• Problem statement
Reproduce the listing below in full and without alteration, apart from its pictures.

• Exercise inputs
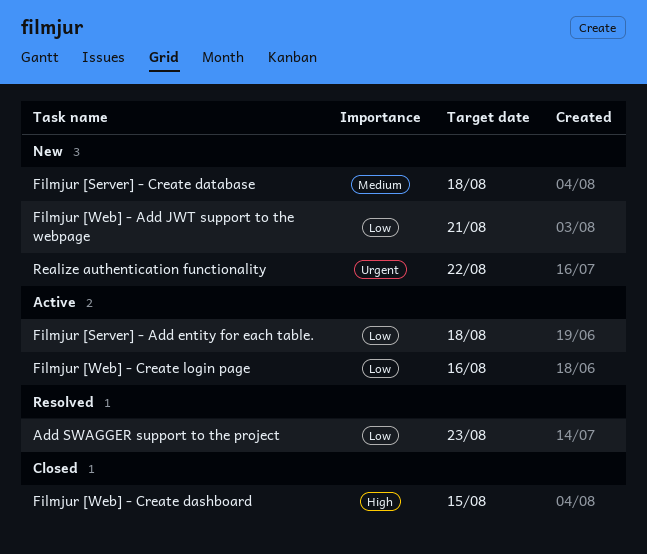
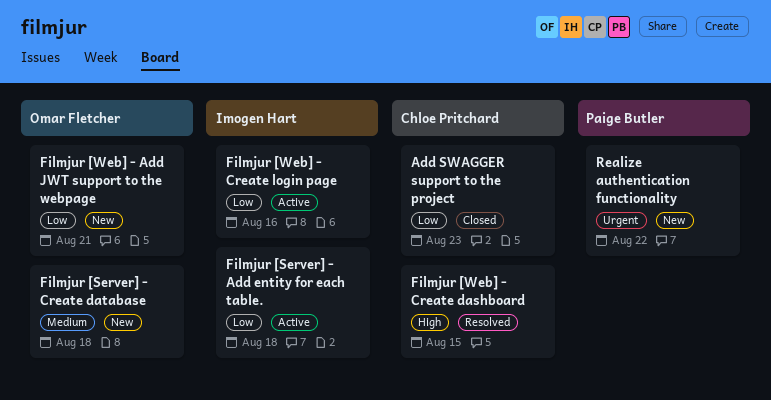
Add SWAGGER support to the project, status: Resolved -> Closed
Filmjur [Web] - Create dashboard, status: Closed -> Resolved

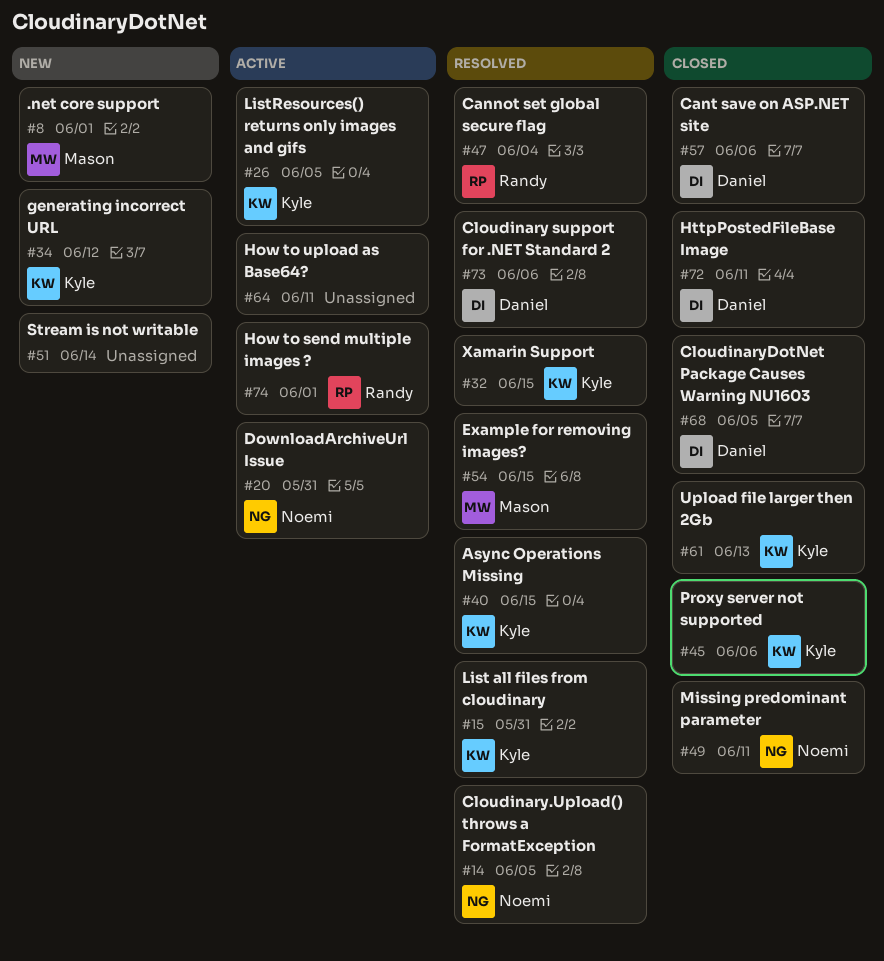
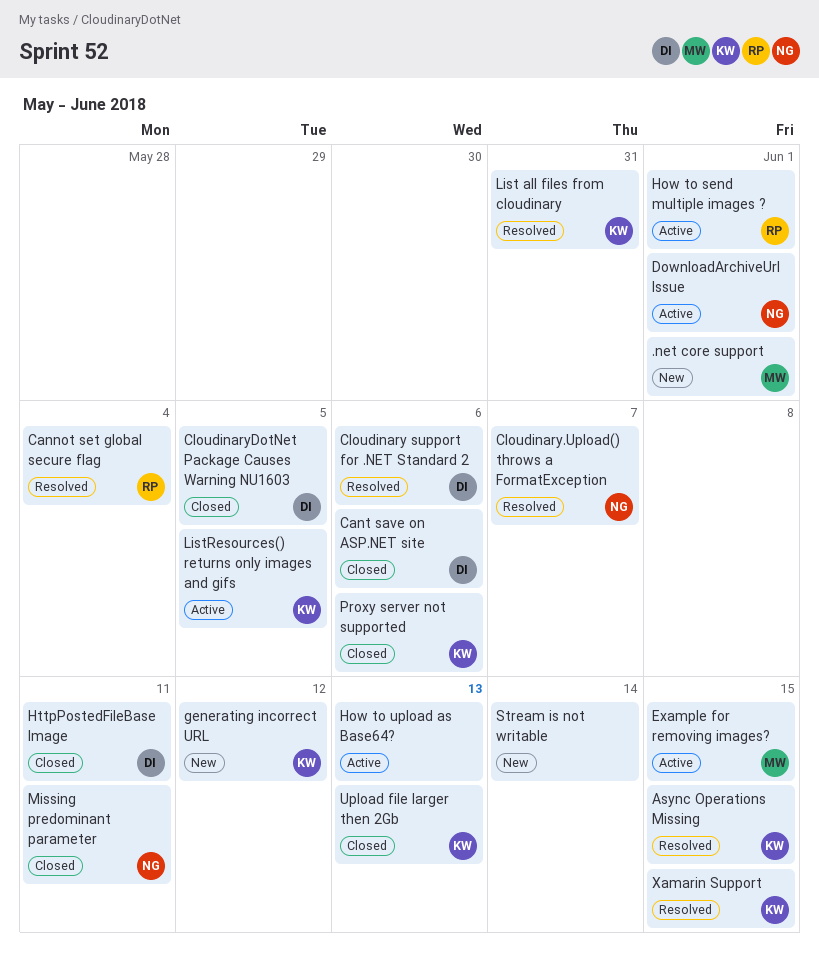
Cloudinary.Upload() throws a FormatException, due: Jun 5 -> Jun 7
DownloadArchiveUrl Issue, due: May 31 -> Jun 1
Example for removing images?, status: Resolved -> Active
How to upload as Base64?, due: Jun 11 -> Jun 13

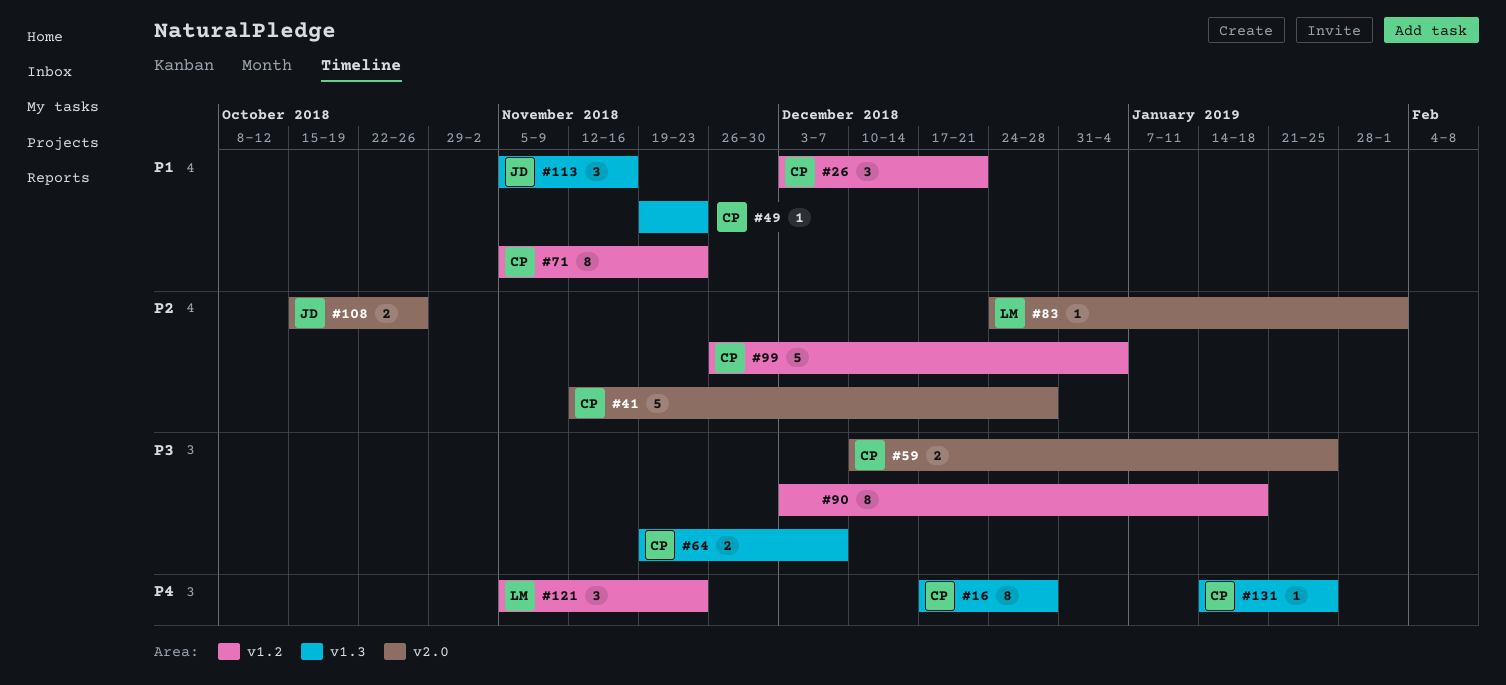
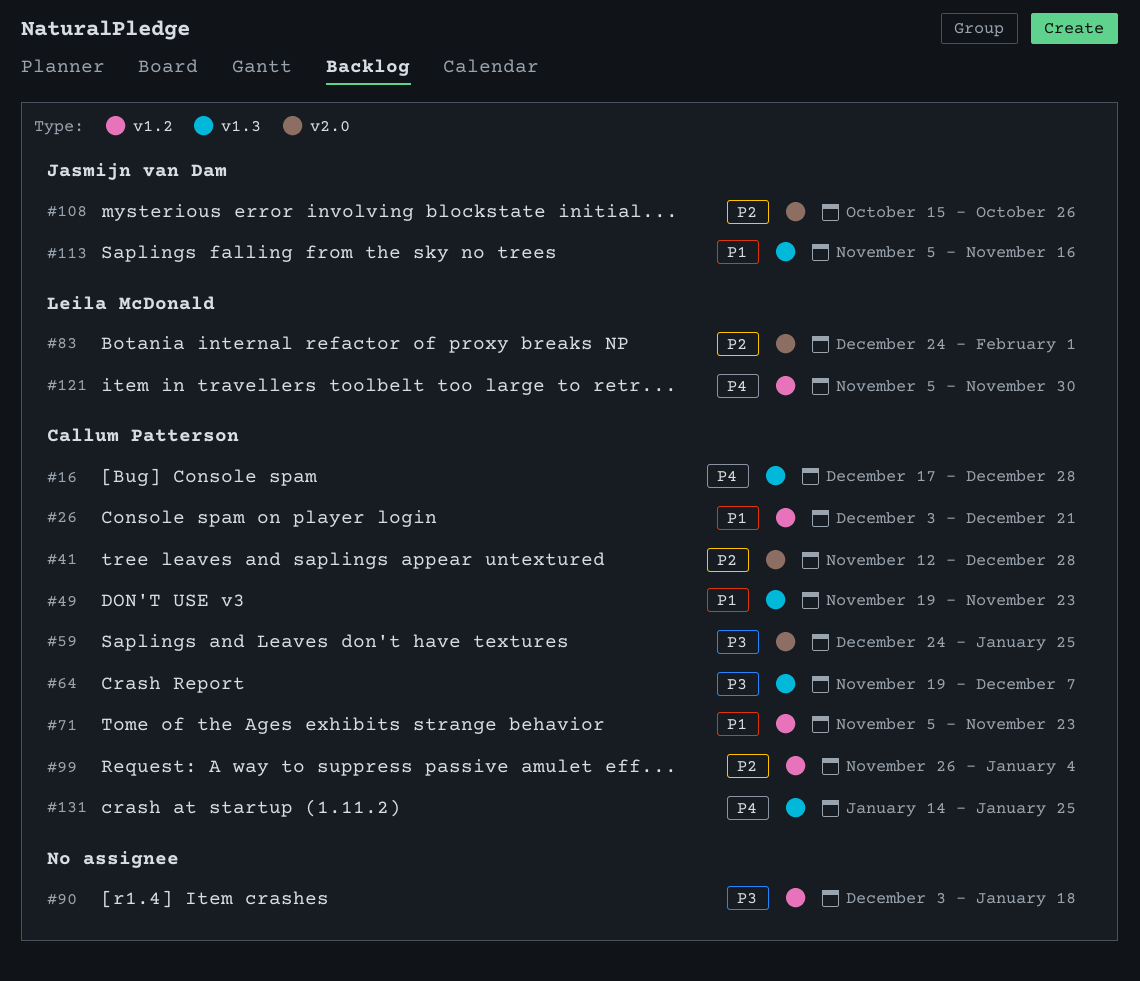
#59, start: Dec 10 -> Dec 24
#121, due: Nov 23 -> Nov 30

• Exercise output
Add SWAGGER support to the project, status: Resolved -> Closed
Filmjur [Web] - Create dashboard, status: Closed -> Resolved

Cloudinary.Upload() throws a FormatException, due: Jun 5 -> Jun 7
DownloadArchiveUrl Issue, due: May 31 -> Jun 1
Example for removing images?, status: Resolved -> Active
How to upload as Base64?, due: Jun 11 -> Jun 13

#59, start: Dec 10 -> Dec 24
#121, due: Nov 23 -> Nov 30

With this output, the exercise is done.